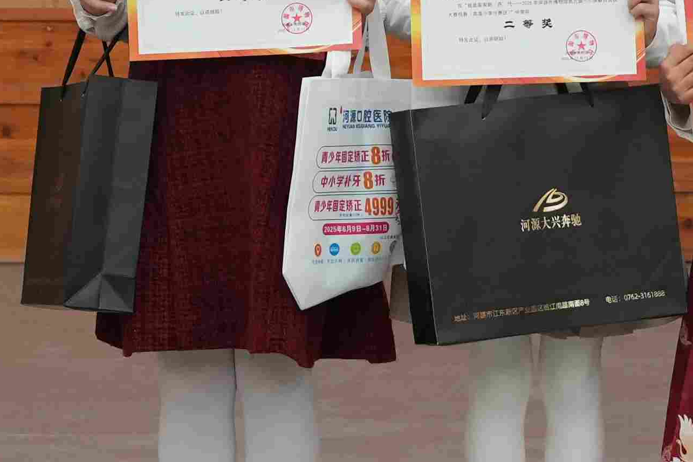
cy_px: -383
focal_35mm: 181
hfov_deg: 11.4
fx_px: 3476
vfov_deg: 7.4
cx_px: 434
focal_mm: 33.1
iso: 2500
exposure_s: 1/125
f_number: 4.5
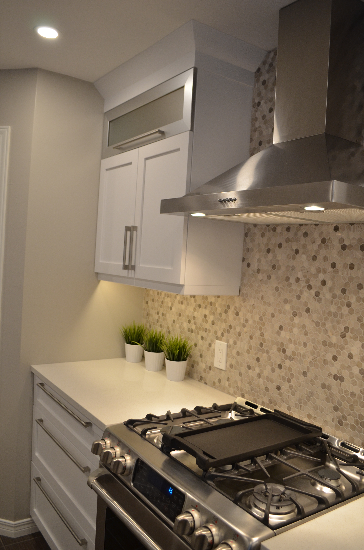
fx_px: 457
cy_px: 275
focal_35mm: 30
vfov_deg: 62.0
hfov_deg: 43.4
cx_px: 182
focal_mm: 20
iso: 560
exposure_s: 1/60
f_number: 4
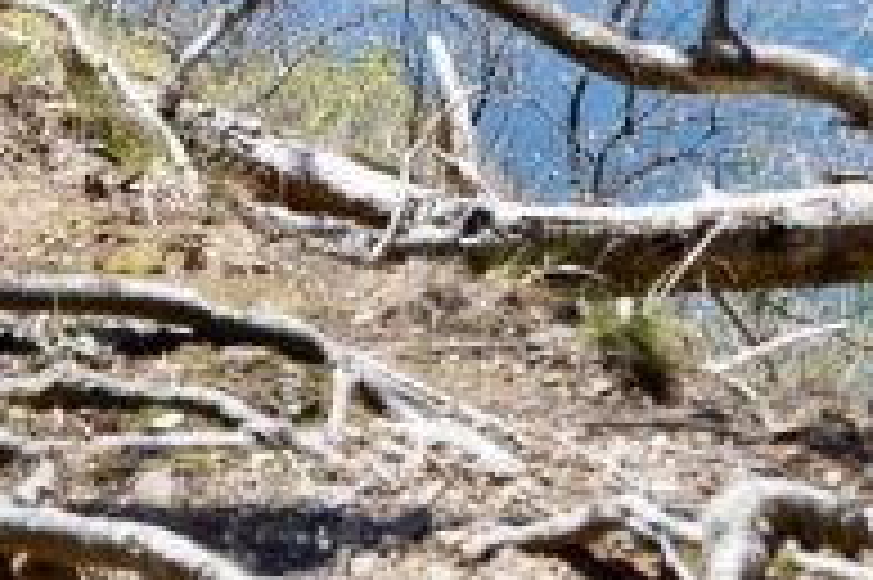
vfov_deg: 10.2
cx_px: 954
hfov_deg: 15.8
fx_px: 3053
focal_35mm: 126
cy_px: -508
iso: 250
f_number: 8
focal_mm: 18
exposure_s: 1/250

====

Each record, word for word, should be printed again without its pictures.

SOLUTION BELOW -
cy_px: -383
focal_35mm: 181
hfov_deg: 11.4
fx_px: 3476
vfov_deg: 7.4
cx_px: 434
focal_mm: 33.1
iso: 2500
exposure_s: 1/125
f_number: 4.5
fx_px: 457
cy_px: 275
focal_35mm: 30
vfov_deg: 62.0
hfov_deg: 43.4
cx_px: 182
focal_mm: 20
iso: 560
exposure_s: 1/60
f_number: 4
vfov_deg: 10.2
cx_px: 954
hfov_deg: 15.8
fx_px: 3053
focal_35mm: 126
cy_px: -508
iso: 250
f_number: 8
focal_mm: 18
exposure_s: 1/250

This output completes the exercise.